Content starts

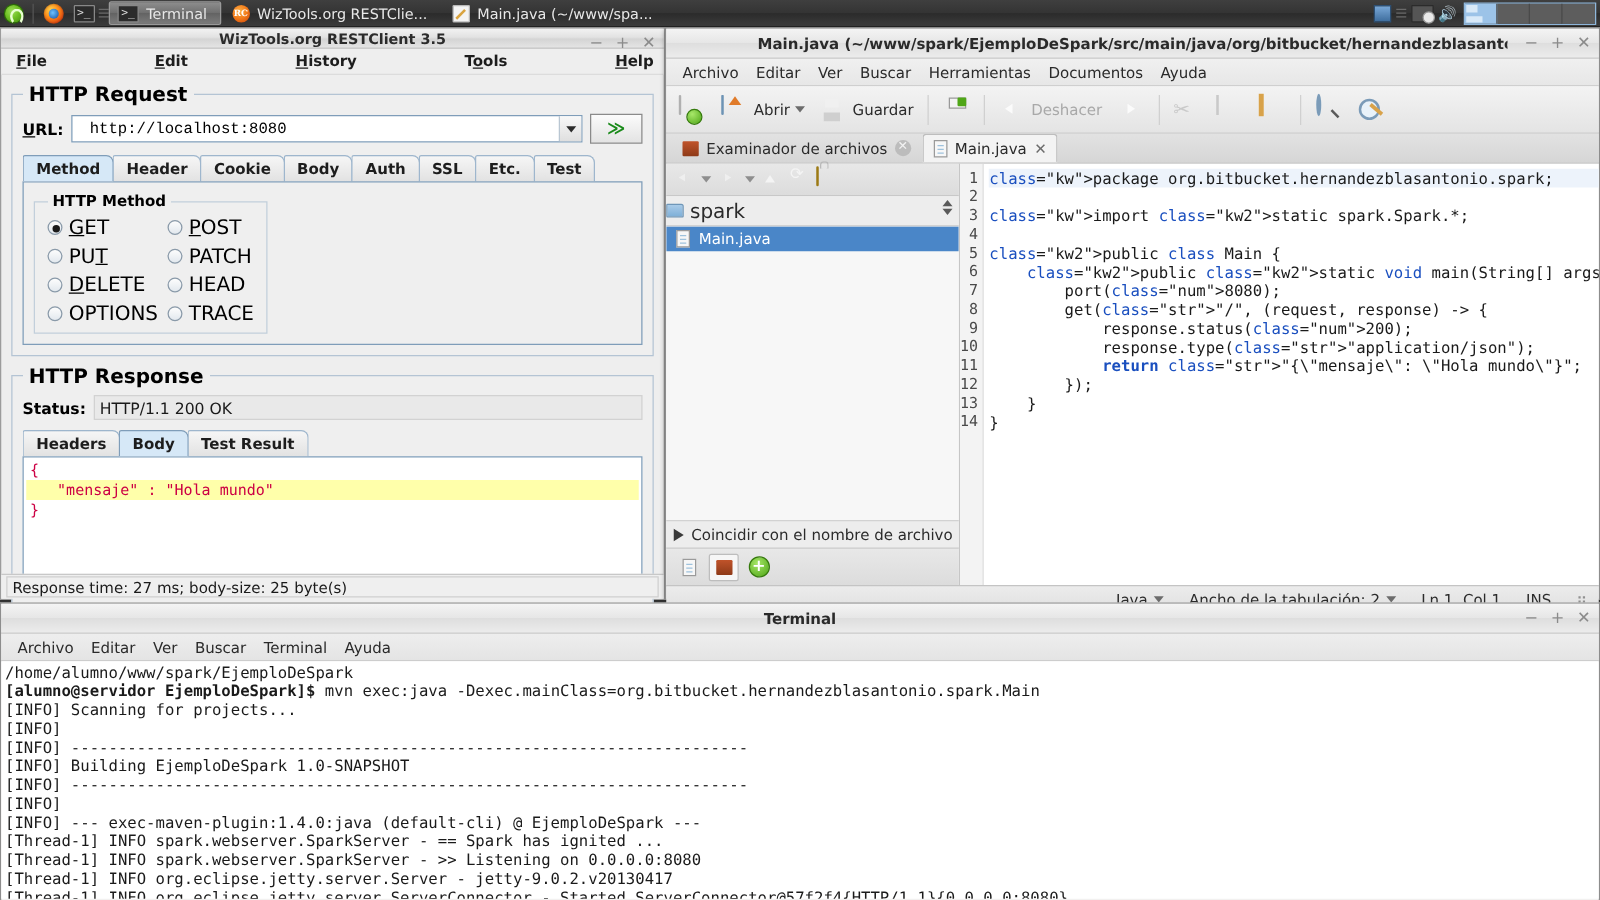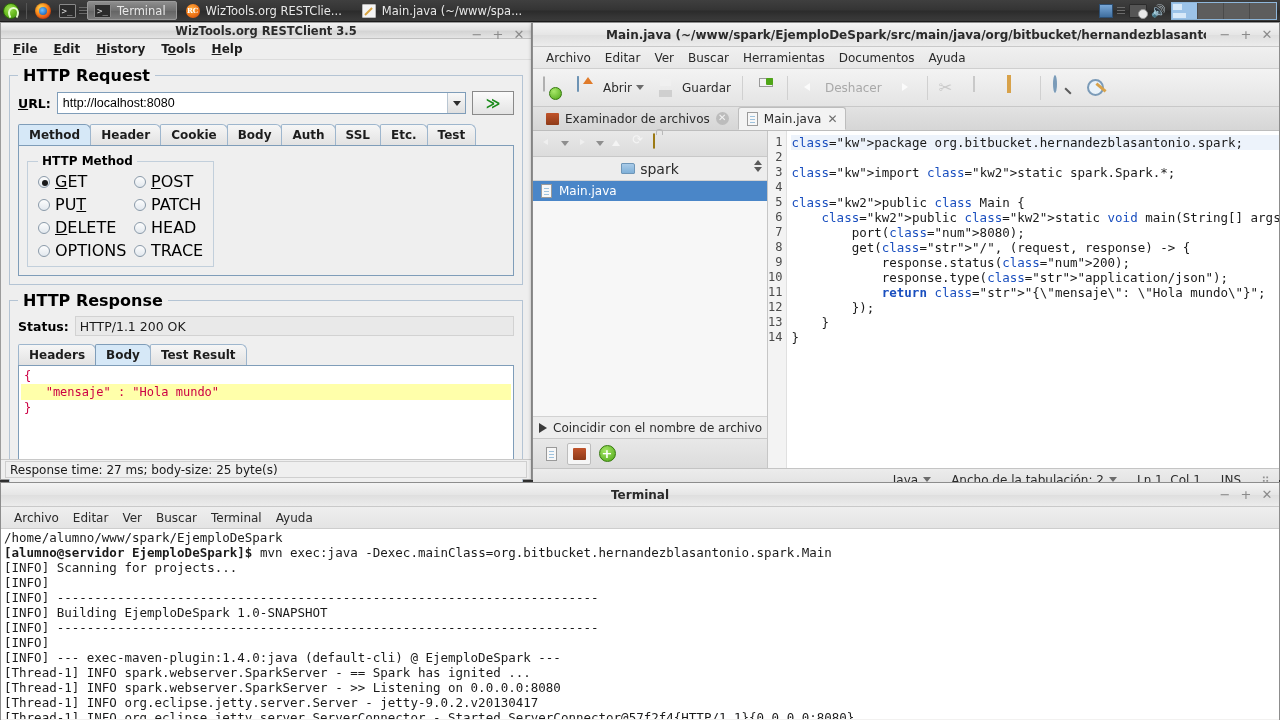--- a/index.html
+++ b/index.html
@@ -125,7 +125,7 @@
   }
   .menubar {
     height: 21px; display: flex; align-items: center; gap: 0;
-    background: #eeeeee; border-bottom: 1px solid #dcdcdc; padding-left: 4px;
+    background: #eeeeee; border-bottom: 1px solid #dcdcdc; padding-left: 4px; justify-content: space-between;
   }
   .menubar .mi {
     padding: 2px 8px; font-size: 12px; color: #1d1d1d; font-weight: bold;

Content ends
Content starts

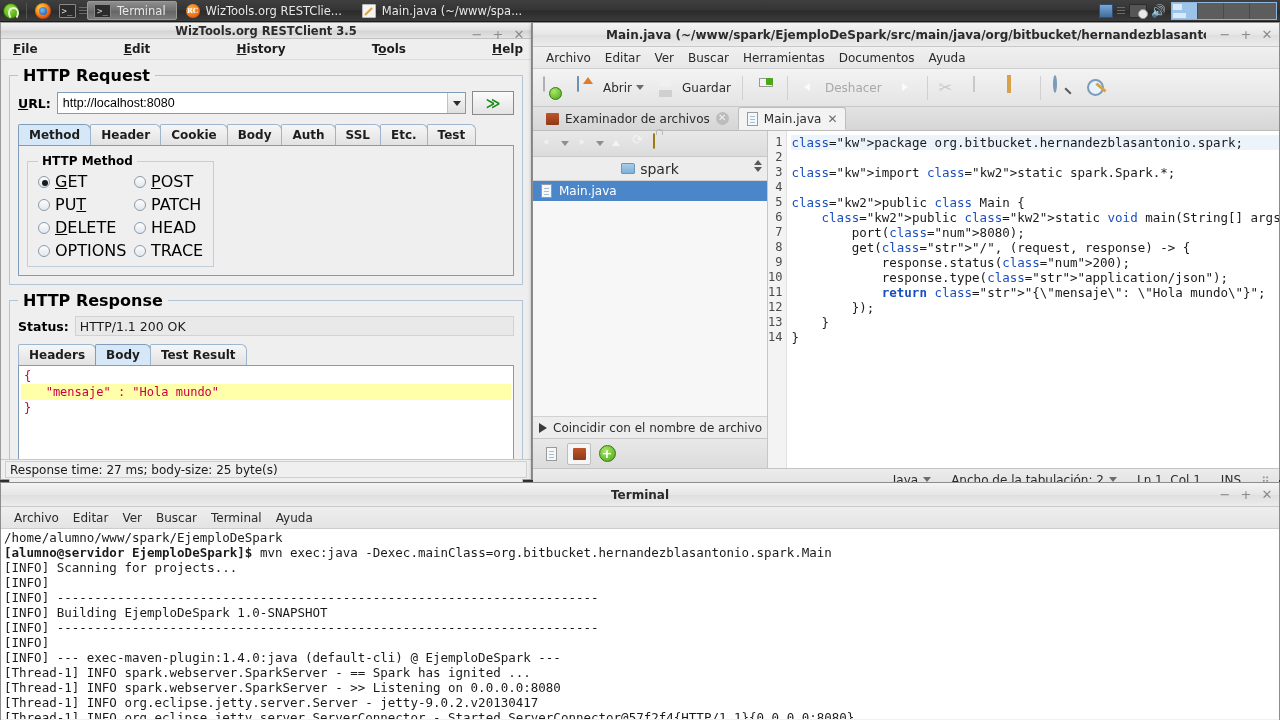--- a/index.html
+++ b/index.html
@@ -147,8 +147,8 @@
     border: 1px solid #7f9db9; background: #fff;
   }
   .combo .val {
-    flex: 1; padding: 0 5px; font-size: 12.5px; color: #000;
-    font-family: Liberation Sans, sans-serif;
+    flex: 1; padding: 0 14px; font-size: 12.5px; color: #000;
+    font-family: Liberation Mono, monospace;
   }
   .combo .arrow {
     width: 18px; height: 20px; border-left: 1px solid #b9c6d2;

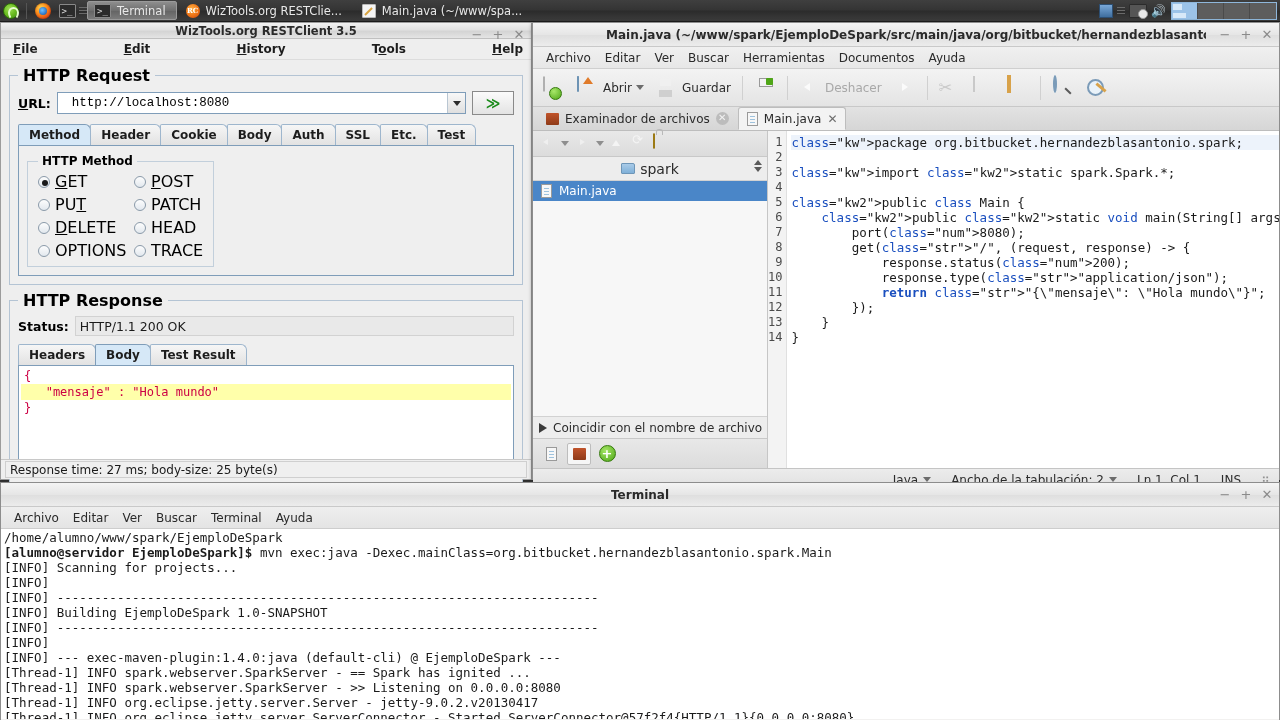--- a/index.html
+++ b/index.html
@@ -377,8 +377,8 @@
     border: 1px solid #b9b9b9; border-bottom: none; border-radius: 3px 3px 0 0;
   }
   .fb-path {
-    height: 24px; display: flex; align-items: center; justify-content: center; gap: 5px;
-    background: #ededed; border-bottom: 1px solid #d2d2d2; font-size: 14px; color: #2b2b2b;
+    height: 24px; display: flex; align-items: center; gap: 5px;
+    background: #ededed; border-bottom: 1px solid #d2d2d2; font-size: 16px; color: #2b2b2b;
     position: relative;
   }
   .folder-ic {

Content ends

## What needs to be done:
Filter the listing above by the word "eeeeee"; copy each line that passes.

## Exercise output:
-    background: #eeeeee; border-bottom: 1px solid #dcdcdc; padding-left: 4px;
+    background: #eeeeee; border-bottom: 1px solid #dcdcdc; padding-left: 4px; justify-content: space-between;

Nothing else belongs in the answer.